▸ Data in this exercise
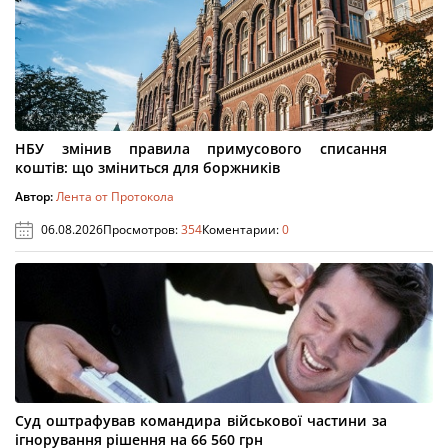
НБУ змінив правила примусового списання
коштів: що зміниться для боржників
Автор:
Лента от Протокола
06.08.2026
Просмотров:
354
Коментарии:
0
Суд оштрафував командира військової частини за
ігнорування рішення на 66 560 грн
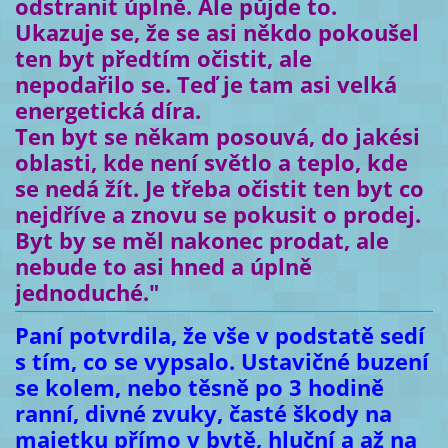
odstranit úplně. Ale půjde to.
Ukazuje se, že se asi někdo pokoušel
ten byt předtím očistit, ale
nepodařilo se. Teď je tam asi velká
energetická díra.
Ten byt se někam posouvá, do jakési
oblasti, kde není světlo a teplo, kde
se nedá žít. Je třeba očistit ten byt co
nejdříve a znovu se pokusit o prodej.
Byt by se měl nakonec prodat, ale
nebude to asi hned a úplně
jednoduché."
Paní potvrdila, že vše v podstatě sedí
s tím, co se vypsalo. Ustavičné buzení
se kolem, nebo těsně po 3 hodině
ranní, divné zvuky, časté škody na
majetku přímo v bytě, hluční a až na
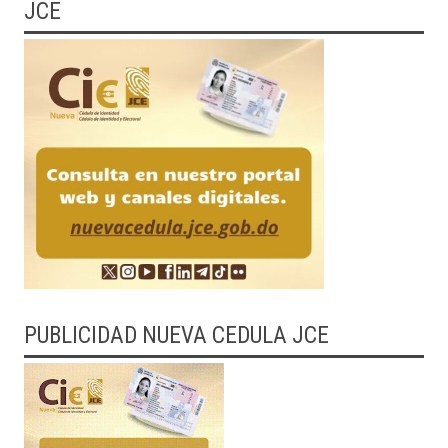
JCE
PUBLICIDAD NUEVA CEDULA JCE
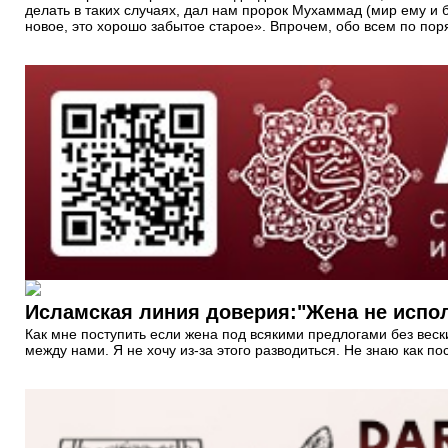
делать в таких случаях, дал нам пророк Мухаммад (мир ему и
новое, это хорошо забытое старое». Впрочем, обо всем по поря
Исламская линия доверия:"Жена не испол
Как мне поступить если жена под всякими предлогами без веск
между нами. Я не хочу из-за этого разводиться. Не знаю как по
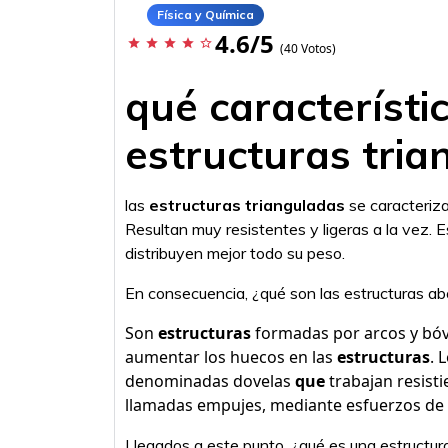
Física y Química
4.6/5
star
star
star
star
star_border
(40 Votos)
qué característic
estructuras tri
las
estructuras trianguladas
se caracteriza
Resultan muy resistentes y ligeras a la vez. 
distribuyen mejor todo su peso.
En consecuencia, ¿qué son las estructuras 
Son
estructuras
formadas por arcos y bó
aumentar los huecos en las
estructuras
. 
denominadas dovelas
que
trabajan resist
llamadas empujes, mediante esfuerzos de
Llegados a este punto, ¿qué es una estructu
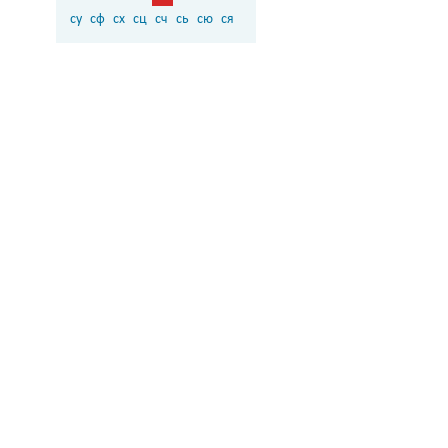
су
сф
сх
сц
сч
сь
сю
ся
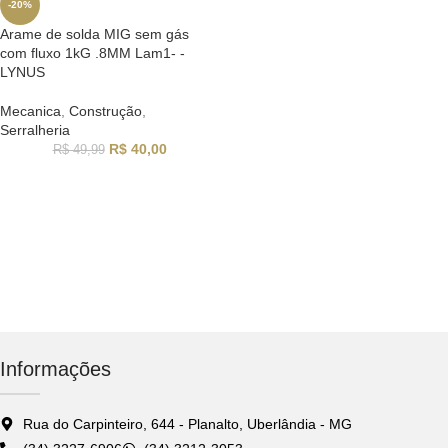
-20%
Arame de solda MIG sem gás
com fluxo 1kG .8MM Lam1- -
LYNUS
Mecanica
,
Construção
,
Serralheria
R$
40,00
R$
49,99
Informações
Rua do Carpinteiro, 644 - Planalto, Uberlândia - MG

--

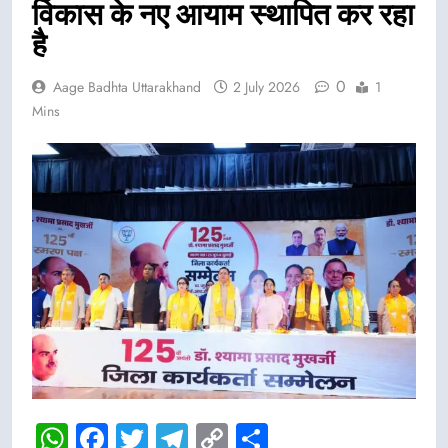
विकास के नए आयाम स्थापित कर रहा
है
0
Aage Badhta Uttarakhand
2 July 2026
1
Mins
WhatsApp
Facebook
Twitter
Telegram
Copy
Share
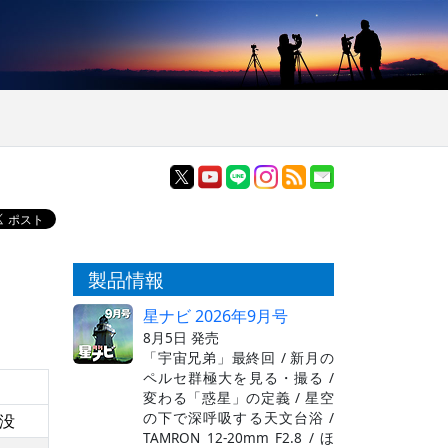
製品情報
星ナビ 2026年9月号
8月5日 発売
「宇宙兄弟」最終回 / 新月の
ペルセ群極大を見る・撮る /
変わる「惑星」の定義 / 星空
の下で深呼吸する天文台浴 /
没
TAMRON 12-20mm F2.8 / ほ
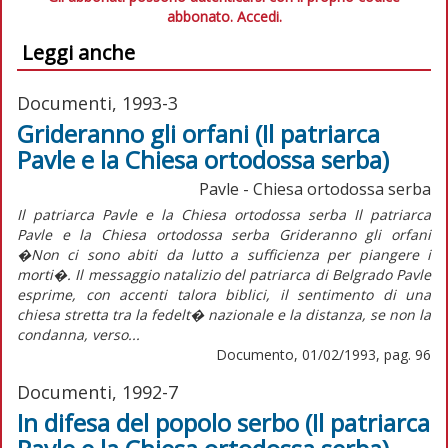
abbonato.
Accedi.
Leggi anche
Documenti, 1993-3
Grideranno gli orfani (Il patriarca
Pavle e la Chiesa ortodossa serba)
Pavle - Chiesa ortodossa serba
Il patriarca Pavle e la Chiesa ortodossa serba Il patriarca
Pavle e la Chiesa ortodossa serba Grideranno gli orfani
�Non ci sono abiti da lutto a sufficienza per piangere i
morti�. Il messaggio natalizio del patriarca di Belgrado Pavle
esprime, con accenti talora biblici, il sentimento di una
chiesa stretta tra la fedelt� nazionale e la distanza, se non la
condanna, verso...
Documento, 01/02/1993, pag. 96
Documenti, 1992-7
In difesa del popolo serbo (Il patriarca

---

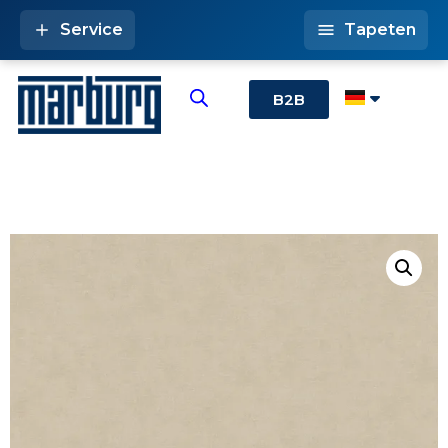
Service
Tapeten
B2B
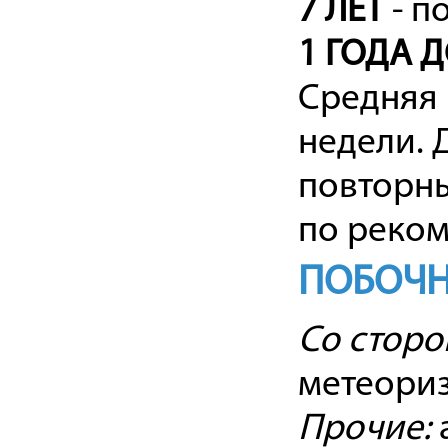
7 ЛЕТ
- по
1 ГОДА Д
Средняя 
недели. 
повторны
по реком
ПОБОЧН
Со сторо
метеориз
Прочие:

▸ Problem to work on
Among the entries above, take the line with "ペルセ群極大を見る・撮る /", the line with "In difesa del popolo serbo (Il patriarca", and all the lines between them, and restate them word for word without pictures.

▸ Expected answer
ペルセ群極大を見る・撮る /
変わる「惑星」の定義 / 星空
の下で深呼吸する天文台浴 /
没
TAMRON 12-20mm F2.8 / ほ
abbonato.
Accedi.
Leggi anche
Documenti, 1993-3
Grideranno gli orfani (Il patriarca
Pavle e la Chiesa ortodossa serba)
Pavle - Chiesa ortodossa serba
Il patriarca Pavle e la Chiesa ortodossa serba Il patriarca
Pavle e la Chiesa ortodossa serba Grideranno gli orfani
�Non ci sono abiti da lutto a sufficienza per piangere i
morti�. Il messaggio natalizio del patriarca di Belgrado Pavle
esprime, con accenti talora biblici, il sentimento di una
chiesa stretta tra la fedelt� nazionale e la distanza, se non la
condanna, verso...
Documento, 01/02/1993, pag. 96
Documenti, 1992-7
In difesa del popolo serbo (Il patriarca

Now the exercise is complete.